**Exercise instructions:** Reproduce the data below exactly as written. Pictures do not belong in the copy.

**Dataset excerpts:**
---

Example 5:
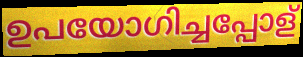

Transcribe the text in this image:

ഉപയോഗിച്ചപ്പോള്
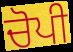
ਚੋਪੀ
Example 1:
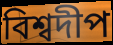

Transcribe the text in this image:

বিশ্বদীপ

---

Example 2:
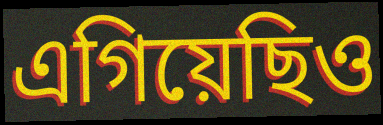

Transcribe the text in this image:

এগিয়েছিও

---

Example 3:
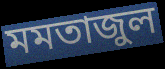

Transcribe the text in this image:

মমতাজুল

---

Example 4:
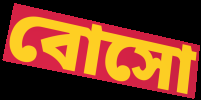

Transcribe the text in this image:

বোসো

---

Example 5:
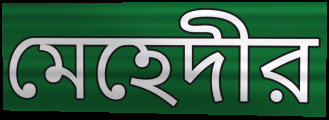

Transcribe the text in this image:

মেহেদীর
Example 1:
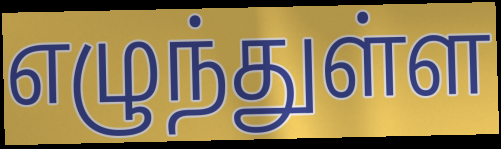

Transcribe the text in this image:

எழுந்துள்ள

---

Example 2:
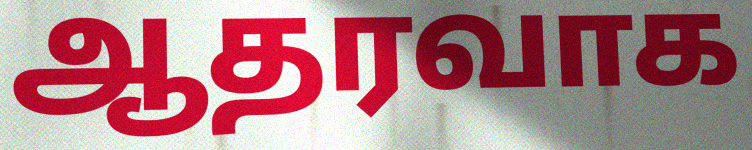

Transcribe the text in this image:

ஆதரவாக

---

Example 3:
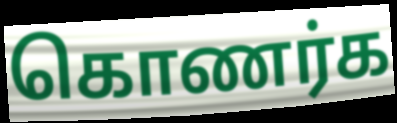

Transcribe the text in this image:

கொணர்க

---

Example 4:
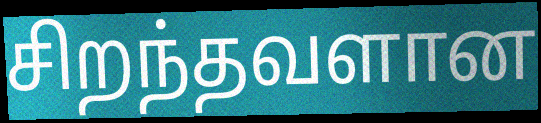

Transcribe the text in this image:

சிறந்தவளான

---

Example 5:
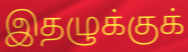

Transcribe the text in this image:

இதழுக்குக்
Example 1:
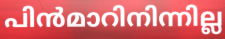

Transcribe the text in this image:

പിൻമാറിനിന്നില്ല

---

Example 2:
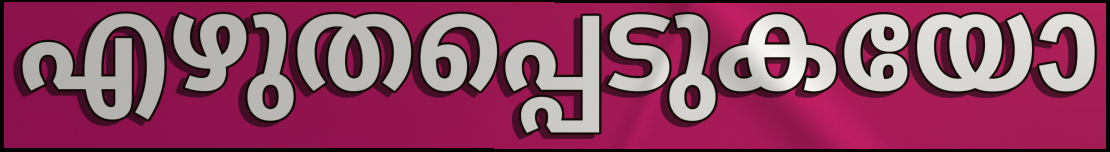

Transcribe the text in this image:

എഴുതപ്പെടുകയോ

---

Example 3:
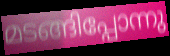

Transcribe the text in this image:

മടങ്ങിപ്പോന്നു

**Result of the task:**
---

Example 5:

Transcribe the text in this image:

ഉപയോഗിച്ചപ്പോള്
ਚੋਪੀ
Example 1:

Transcribe the text in this image:

বিশ্বদীপ

---

Example 2:

Transcribe the text in this image:

এগিয়েছিও

---

Example 3:

Transcribe the text in this image:

মমতাজুল

---

Example 4:

Transcribe the text in this image:

বোসো

---

Example 5:

Transcribe the text in this image:

মেহেদীর
Example 1:

Transcribe the text in this image:

எழுந்துள்ள

---

Example 2:

Transcribe the text in this image:

ஆதரவாக

---

Example 3:

Transcribe the text in this image:

கொணர்க

---

Example 4:

Transcribe the text in this image:

சிறந்தவளான

---

Example 5:

Transcribe the text in this image:

இதழுக்குக்
Example 1:

Transcribe the text in this image:

പിൻമാറിനിന്നില്ല

---

Example 2:

Transcribe the text in this image:

എഴുതപ്പെടുകയോ

---

Example 3:

Transcribe the text in this image:

മടങ്ങിപ്പോന്നു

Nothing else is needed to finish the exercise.